Gowrie mused. "What should be the cause of this enmity?" he said at length, in a meditating tone. "What have I done to merit it? Is it that some one is playing false both to the king and me, and poisoning his ear with lying tales of false disloyalty? Or is it that between his blood and mine there is a repugnance which cannot be pacified--that the sad and terrible deed done by my grandfather in his mother's presence, when his unborn eyes were yet waiting for the light, has placed enmity between our races even to the present hour? They say that there are strange mortal antipathies in the blood of some men towards others, which can never be conquered by any effort of the person hated; and surely such must be the case even now, for a more loyal subject, or one who more truly wishes well to his crown, his state, his person, does not live.

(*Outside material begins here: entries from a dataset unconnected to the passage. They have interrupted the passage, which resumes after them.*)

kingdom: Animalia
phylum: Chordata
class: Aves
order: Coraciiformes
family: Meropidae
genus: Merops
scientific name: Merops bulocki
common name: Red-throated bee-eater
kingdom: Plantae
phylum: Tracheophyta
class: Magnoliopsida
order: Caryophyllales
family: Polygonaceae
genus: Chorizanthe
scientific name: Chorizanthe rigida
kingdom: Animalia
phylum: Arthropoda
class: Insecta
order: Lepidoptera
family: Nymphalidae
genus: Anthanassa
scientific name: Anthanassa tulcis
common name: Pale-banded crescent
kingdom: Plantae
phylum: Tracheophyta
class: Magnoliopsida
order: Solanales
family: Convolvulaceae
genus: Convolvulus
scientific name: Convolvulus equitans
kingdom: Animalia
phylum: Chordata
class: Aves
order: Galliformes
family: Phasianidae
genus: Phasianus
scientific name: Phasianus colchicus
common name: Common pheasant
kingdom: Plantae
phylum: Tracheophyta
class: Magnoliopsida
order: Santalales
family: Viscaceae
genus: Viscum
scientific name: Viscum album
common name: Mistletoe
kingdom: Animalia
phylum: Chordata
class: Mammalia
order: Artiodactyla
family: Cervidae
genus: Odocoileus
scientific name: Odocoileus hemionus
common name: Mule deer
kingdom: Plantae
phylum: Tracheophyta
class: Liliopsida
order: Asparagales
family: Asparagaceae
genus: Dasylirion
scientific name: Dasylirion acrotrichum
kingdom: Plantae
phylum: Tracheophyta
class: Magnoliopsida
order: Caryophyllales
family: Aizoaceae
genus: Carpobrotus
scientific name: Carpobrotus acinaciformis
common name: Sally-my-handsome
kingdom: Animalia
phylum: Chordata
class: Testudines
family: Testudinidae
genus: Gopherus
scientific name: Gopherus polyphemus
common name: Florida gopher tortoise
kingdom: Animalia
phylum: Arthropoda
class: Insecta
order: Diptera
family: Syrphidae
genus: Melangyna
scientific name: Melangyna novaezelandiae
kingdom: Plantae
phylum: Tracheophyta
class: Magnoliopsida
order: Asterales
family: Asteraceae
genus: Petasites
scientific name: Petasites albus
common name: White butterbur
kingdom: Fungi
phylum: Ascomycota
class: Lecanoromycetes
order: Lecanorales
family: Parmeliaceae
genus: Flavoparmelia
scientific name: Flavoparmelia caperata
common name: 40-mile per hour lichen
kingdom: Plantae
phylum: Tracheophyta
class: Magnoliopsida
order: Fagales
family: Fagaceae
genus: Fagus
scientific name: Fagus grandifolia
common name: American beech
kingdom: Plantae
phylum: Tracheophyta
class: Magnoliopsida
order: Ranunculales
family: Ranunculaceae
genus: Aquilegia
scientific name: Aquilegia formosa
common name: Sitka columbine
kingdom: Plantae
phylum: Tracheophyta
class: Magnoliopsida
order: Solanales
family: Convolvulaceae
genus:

What are my offences?"

"I could tell you some, my lord," replied Sir George Ramsay. "First and foremost, you are too powerful in the land for a king's love. Your estates are vast. Your wealth, during a long minority, has mightily increased; you are allied to all the most powerful and noble in the land; and you are known to be one who would oppose, without fear, or change, or wavering, the establishment of arbitrary power in Scotland, either in the church or state. These are motives strong enough, my lord, and they are the real ones. What the pretences may be, I know not; but if you keep yourself aloof from all factions and all parties, if you abstain, as far as is consistent with your honour and your station, from all opposition to the king, methinks that the feelings that have risen up must die away of themselves, like weeds that have no roots.--But here we are at your great house, my lord, and a grand mansion is it, certainly."